The women want the Department of Justice to stop defending the FDA’s 2023 REMS change that opened the door to telehealth and mail distribution of mifepristone. They ask for a consent decree or settlement that would halt mail‑order abortion pills while the agency completes a safety review. Their claim: mail distribution makes coercion, trafficking, and misuse easier and has real victims. Rosalie Markezich’s case is at the center of the litigation — she says pills were prescribed without an in‑person visit and ended her pregnancy against her will. The letter uses that kind of story to turn an abstract legal fight into a human one.

Why the timing is not an accident

This was not a coincidence. The letter arrived the week before Blanche’s confirmation hearing. Pro‑life groups want him on record: Will the DOJ defend the FDA’s policy or will he change course and protect women from mail‑order mifepristone? Senators on the Judiciary Committee, including those who have already signaled interest in the case, are likely to press him. That makes the request both legal and political — exactly the kind of pressure a confirmation process is built to produce.

Legal stakes and practical consequences

The case, styled Markezich v. FDA, is moving fast. The Fifth Circuit has already issued emergency orders and set an expedited appellate schedule. If the DOJ withdraws its defense or settles, it would immediately curtail nationwide access to mail‑order mifepristone and spark new rounds of litigation from drugmakers and abortion‑rights groups. If DOJ keeps defending the FDA, the appeals process — and possibly the Supreme Court — will decide the near‑term future of the abortion pill. Either way, an answer from Blanche will shape access across the country.

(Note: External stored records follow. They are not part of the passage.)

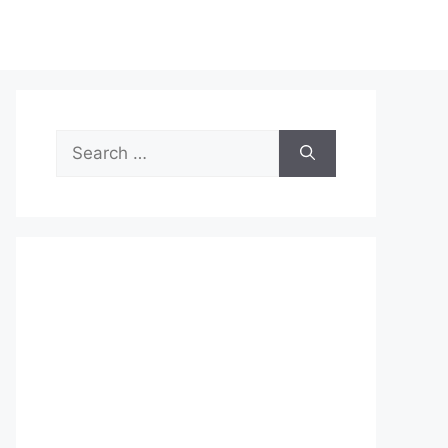
Search
for:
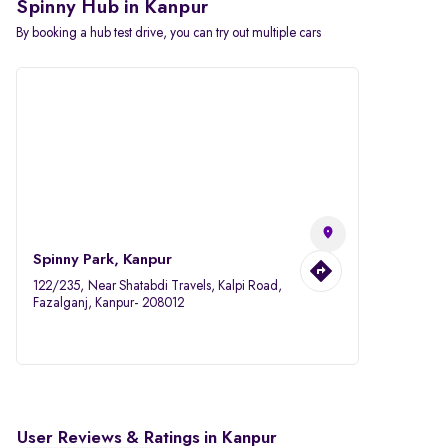
Spinny Hub in Kanpur
By booking a hub test drive, you can try out multiple cars
Spinny Park, Kanpur
122/235, Near Shatabdi Travels, Kalpi Road,
Fazalganj, Kanpur- 208012
User Reviews & Ratings in Kanpur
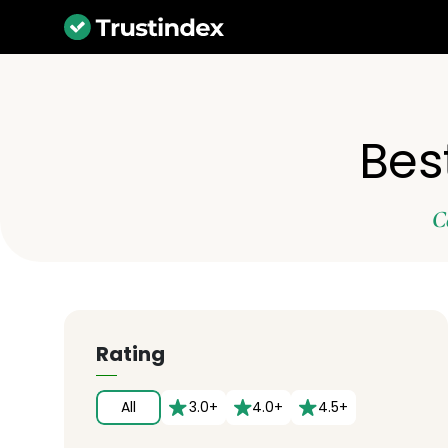
Bes
C
Rating
All
3.0+
4.0+
4.5+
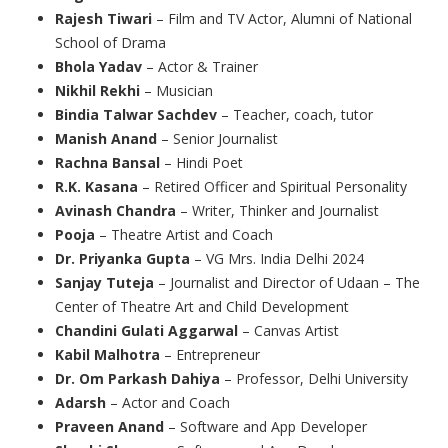
Rajesh Tiwari
– Film and TV Actor, Alumni of National
School of Drama
Bhola Yadav
– Actor & Trainer
Nikhil Rekhi
– Musician
Bindia Talwar Sachdev
– Teacher, coach, tutor
Manish Anand
– Senior Journalist
Rachna Bansal
– Hindi Poet
R.K. Kasana
– Retired Officer and Spiritual Personality
Avinash Chandra
– Writer, Thinker and Journalist
Pooja
– Theatre Artist and Coach
Dr. Priyanka Gupta
– VG Mrs. India Delhi 2024
Sanjay Tuteja
– Journalist and Director of Udaan – The
Center of Theatre Art and Child Development
Chandini Gulati Aggarwal
– Canvas Artist
Kabil Malhotra
– Entrepreneur
Dr. Om Parkash Dahiya
– Professor, Delhi University
Adarsh
– Actor and Coach
Praveen Anand
– Software and App Developer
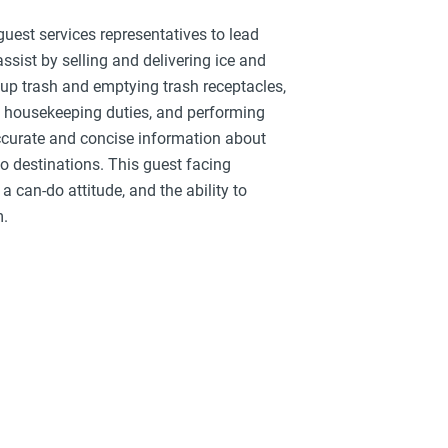
uest services representatives to lead
assist by selling and delivering ice and
up trash and emptying trash receptacles,
c housekeeping duties, and performing
ccurate and concise information about
 to destinations. This guest facing
a can-do attitude, and the ability to
m.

Acting Attorney General Blanche now faces a clear choice. He can follow the Department’s current line and defend a policy many say removes commonsense safeguards, or he can listen to the women who say they were harmed and negotiate a settlement that restores in‑person checks while the FDA completes its review. Senators should ask plain questions at his hearing, and Blanche should give plain answers. This is about law, safety, and common sense — not spin. If he wants to avoid being the man who defended a policy that let pills be mailed into coercive hands, he’ll settle. And if he does not, conservatives should be ready to hold him accountable in public and on the bench.